Take the Control Girl Quiz
Question 10: Do you keep hidden agendas?
Do you tend to conceal information or only tell part of the story, to give yourself leverage? Do you use information to manipulate people? Do you use relational equity to your advantage?
Dinner Plans
I recently had a big argument with my husband that started with him asking and innocent question:
“What’s for dinner?” he said.
This provoked me. I began ranting about how much I do around the house (not nearly as much as many women) and his unreasonable expectations (he’s actually not demanding at all) and how burdensome my life is (this isn’t true either; I have it pretty easy).
So as you might expect, these unfair complaints and criticisms sent some sparks flying. My husband fired back some defensive zingers, reminding me loudly about how he lets me go shopping whenever I like, and never complains about what I cook or how late it is when dinner finally makes it to the table. (These things are true).

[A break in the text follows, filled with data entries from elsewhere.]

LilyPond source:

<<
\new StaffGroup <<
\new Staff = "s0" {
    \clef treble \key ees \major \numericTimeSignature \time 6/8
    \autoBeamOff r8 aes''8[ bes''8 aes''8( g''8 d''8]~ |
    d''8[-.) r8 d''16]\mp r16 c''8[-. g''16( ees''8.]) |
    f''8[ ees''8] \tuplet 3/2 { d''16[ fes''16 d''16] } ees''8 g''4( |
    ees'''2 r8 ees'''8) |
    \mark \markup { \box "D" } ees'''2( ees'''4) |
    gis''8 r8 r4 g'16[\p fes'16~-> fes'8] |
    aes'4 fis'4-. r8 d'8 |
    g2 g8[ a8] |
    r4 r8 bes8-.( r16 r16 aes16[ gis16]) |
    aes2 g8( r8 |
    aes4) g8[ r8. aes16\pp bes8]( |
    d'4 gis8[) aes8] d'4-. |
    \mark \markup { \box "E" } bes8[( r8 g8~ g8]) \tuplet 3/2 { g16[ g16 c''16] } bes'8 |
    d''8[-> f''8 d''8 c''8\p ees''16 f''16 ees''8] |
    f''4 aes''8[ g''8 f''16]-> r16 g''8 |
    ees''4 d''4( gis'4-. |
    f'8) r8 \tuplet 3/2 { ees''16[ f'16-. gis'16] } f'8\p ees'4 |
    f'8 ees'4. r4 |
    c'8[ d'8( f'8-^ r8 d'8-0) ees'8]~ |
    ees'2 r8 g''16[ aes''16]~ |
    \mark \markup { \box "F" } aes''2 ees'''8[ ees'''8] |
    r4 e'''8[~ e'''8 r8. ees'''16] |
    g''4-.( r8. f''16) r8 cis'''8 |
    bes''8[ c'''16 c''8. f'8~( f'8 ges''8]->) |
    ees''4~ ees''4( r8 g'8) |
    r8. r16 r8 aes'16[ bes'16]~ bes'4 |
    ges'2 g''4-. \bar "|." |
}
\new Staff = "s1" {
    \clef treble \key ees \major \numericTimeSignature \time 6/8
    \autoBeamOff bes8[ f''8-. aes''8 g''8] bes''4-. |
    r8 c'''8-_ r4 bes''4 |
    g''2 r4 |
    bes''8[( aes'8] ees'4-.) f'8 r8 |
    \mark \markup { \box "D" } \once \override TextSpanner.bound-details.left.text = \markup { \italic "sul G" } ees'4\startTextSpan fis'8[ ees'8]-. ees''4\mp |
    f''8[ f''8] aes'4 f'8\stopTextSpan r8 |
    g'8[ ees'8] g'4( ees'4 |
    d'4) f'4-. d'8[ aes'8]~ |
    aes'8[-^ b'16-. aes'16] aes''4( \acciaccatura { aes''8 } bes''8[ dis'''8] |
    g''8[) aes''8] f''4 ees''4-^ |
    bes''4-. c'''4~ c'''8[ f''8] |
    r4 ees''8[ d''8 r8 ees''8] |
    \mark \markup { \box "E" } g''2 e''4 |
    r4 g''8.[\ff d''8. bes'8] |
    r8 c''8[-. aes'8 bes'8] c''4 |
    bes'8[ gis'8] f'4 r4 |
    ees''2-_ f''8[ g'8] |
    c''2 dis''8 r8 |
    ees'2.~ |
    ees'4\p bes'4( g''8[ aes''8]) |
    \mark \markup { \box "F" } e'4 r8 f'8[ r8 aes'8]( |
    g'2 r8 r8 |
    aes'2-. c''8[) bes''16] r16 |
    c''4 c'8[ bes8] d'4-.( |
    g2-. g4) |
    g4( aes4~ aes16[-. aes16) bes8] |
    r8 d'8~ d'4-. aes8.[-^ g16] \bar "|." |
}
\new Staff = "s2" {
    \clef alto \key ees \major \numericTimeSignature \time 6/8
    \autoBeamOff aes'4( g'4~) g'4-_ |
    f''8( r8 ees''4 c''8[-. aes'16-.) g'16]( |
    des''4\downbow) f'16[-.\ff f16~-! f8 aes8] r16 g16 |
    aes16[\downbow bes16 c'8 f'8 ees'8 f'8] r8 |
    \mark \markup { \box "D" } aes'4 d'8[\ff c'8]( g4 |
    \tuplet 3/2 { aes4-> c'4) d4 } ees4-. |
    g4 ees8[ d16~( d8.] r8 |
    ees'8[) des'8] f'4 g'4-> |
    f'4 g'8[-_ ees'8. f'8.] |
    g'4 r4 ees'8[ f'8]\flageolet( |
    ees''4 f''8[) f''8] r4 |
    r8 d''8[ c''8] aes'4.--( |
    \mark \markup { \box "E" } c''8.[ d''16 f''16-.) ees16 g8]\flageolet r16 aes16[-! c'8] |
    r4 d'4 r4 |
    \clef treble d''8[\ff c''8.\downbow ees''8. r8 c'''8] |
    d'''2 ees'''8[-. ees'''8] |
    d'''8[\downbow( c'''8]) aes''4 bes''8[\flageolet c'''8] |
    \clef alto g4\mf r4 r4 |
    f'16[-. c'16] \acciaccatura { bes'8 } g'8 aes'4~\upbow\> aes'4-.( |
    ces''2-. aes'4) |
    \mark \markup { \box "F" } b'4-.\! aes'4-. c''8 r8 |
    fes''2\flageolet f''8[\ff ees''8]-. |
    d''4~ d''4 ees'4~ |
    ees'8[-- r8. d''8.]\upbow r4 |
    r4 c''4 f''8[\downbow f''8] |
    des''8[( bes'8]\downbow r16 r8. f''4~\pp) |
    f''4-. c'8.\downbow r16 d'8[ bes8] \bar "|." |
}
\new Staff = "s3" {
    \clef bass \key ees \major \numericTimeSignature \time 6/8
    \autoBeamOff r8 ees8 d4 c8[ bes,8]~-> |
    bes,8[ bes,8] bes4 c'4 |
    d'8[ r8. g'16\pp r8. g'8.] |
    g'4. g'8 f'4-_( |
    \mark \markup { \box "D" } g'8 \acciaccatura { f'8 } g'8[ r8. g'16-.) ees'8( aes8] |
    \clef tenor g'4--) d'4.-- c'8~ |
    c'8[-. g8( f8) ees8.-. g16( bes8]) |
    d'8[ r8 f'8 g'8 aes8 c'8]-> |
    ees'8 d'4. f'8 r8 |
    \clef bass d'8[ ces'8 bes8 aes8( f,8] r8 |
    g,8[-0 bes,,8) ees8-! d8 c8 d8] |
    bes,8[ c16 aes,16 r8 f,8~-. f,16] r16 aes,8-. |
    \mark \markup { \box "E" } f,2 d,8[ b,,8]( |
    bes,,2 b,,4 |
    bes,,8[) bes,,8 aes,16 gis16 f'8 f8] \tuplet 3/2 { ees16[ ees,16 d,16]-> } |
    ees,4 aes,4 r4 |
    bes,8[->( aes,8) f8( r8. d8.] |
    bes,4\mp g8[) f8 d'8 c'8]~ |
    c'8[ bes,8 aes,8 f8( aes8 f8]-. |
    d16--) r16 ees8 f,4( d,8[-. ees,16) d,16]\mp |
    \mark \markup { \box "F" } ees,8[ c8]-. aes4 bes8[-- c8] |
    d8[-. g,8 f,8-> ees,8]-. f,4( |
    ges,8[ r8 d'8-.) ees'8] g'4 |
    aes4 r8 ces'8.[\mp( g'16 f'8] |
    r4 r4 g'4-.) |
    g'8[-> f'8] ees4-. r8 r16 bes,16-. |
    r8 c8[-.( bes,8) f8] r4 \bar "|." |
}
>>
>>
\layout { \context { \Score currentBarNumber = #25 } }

Even so, I didn’t back down. As I got the meat out to thaw and the onions to chop, I kept griping and complaining about my terrible life. But if I’m honest, all of this was a smokescreen. There was something else at the bottom of it all that I wasn’t saying.
Earlier that week, my dear husband had made a vague suggestion about going out for dinner that weekend. He said it, and I was counting on it.
What was my plan for dinner? It was for him to offer to take us all out for dinner! That was my plan. But because he was asking me what we were having, my plan was being threatened (which I realize is ridiculous). So because I was losing control of my dinner plans, I became angry and attacked his character (which I realize is doubly ridiculous).
He left me fuming in the kitchen, then came back a few minutes later. He put his arms around me and apologized, which helped me apologize, too. And then do you know what that man of mine said? He said, “Honey, it sounds like you’ve had a stressful day. Why don’t we just go out for dinner?”
Can you believe it? See what I mean, when I say God gave me a gracious husband?
On the way to the restaurant, I said sheepishly, “I was hoping you would take us out tonight. Remember, you mentioned it earlier this week? I was actually kind of counting on it. That’s why I got so mad…”
“Why didn’t you just say so?” he asked.
Why I Prefer Hidden Agendas
It’s a fair question. Why was I not forthright about my hopes for the evening? Why didn’t I just say what I wanted plainly?
I think it’s because we Control Girls prefer to keep hidden agendas. If we come right out and ask, we might be told no. If we share all of the information, we might not get what we want. If we reveal our agenda, we might not have quite as much leverage.
Into the Light
For all of these reasons, Control Girls like to keep things hidden. Satan, the Father of Lies, loves it, too. He knows that when I drag my agenda out from its dark little hiding corner, I drain it of its power. Hidden agendas lose their advantage, out in the light.
But the light is where God asks me to live. He invites me to lay down my selfishness and serve other people, rather than protecting my own plans. He wants me to live like Jesus and lay down my life, rather than gripping my plans tighter.
So let me ask: Do you have any hidden agendas? Is there part of the story you’re not telling, to give yourself leverage? Are you manipulating anyone right now by concealing information? Are you currently using relational equity to your advantage in a situation?
If so, why not drag your hidden agenda out into the light. Let it be exposed for what it is: ugly selfishness.
God invites each of us to live in the light: To be open, honest, truth-tellers. This won’t bring us more control. But it will eliminate barriers in our relationships with God and other people.